The following tale relates a trip taken with good friend William 'Billy' Elliott driving a new vehicle to Bulli one Saturday.
"Mr Elliott worked on the car all Friday night and we set off about 9.30 in the morning, hoping to arrive at Bulli about lunch time," Mr Skinner later recalled. "Everything went well until we reached the turning to Helensburgh, via Brown's Hill, and the top Sandy Road via Bulli Pass. Here we discovered the petrol was running out too quickly. Additional supplies had been sent to Bulli by rail.

"At the top of Brown's Hill, Billy said, 'Here's where we save some petrol'. He shut off the supply and started to coast down the hill. After going about 20 yards the pace became a cracker.

"I said, 'What's up?' and Billy replied, 'The damned brakes won't work!' Next, he tried to put his gears in, but they stripped, and off we went on our mad race.

"Two tires burst, we jumped water-courses, and the scenery rushed past in whirling array. There were two cows on the road; one went up the hill and the other down.

"There was no fence in those days and few places where a cart could pass. Fortunately, we met none. At the bottom Billy drove sideways into an embankment. Four tires were burst and missing, the gears were gone and our nerves were not functioning well. Billy says we reached 150 miles an hour (241.4 kilometers per hour). My estimate was 500. With the assistance of three different horses, we reached our destination at 7.30 PM. Ultimately, one of the brakes was found in the back of the car."
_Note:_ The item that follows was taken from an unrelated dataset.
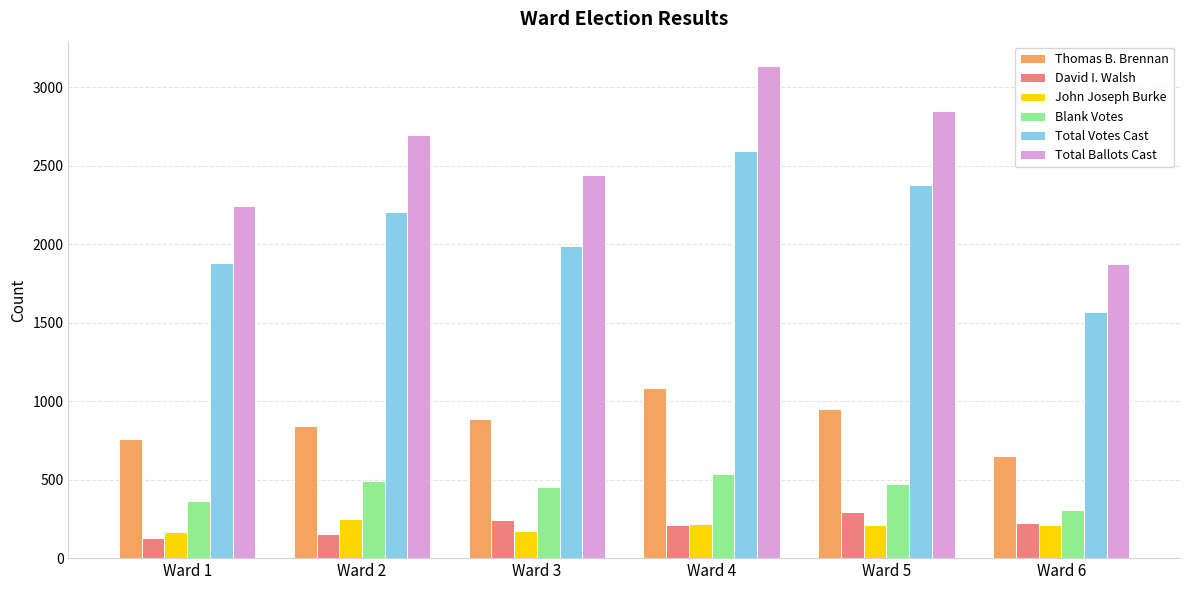

True or false: Total Votes Cast has a value of 1883 at Ward 1.

True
In the early days when horseless carriages were still drawing crowds of onlookers wherever they went, the difficulty was finding a place to stop the car. One day Harrie Skinner took his wife for a drive to La Perouse. On arriving, a tire was flat, and he proceeded to pump the tyre up, surrounded by an audience of hundreds, according to a story printed in The Motor in 1927, Mrs Skinner objected to this publicity, and threatened never to get into the car again. To please her, Skinner drove into the bush away from prying eyes, and continued working on the car. While he was busy, three young fellows drove up in a horse-drawn cart, and sensed that something was wrong.

"Can we gi' yer a hand?"

"No, thanks," replied Mr Skinner.

"Gi' yer a pull?"

"No."

"Well, can we take yer tart?"

== Driving examiner ==
As car numbers began to increase on New South Wales roads, and public safety became an issue for police, the authorities, who had already worked in close association with the club on motoring issues, approached it to provide an experienced driver to undertake the examination of drivers for licences. Harrie was nominated as the member "with the most time on his hands" — a surprising statement given his level of activity. He was authorised to examine drivers and issue certificates.

Harrie Skinner's work for the RACA and his founding role earned him the honour of the first Honorary Life Membership of what was by then the Royal Automobile Club of Australia. A year before his death in 1936, an honorary portrait of him was unveiled at a special presentation at the RACA's Club House in Macquarie Street, where it remains on display.

== Death ==
Skinner died in October 1936 presumably at the age of 81. His body was buried in Waverley Cemetery, with his self-penned epitaph on his headstone:

"Life is Done, Time Ends, Eternity's Begun".

"Life was a funny proposition after all."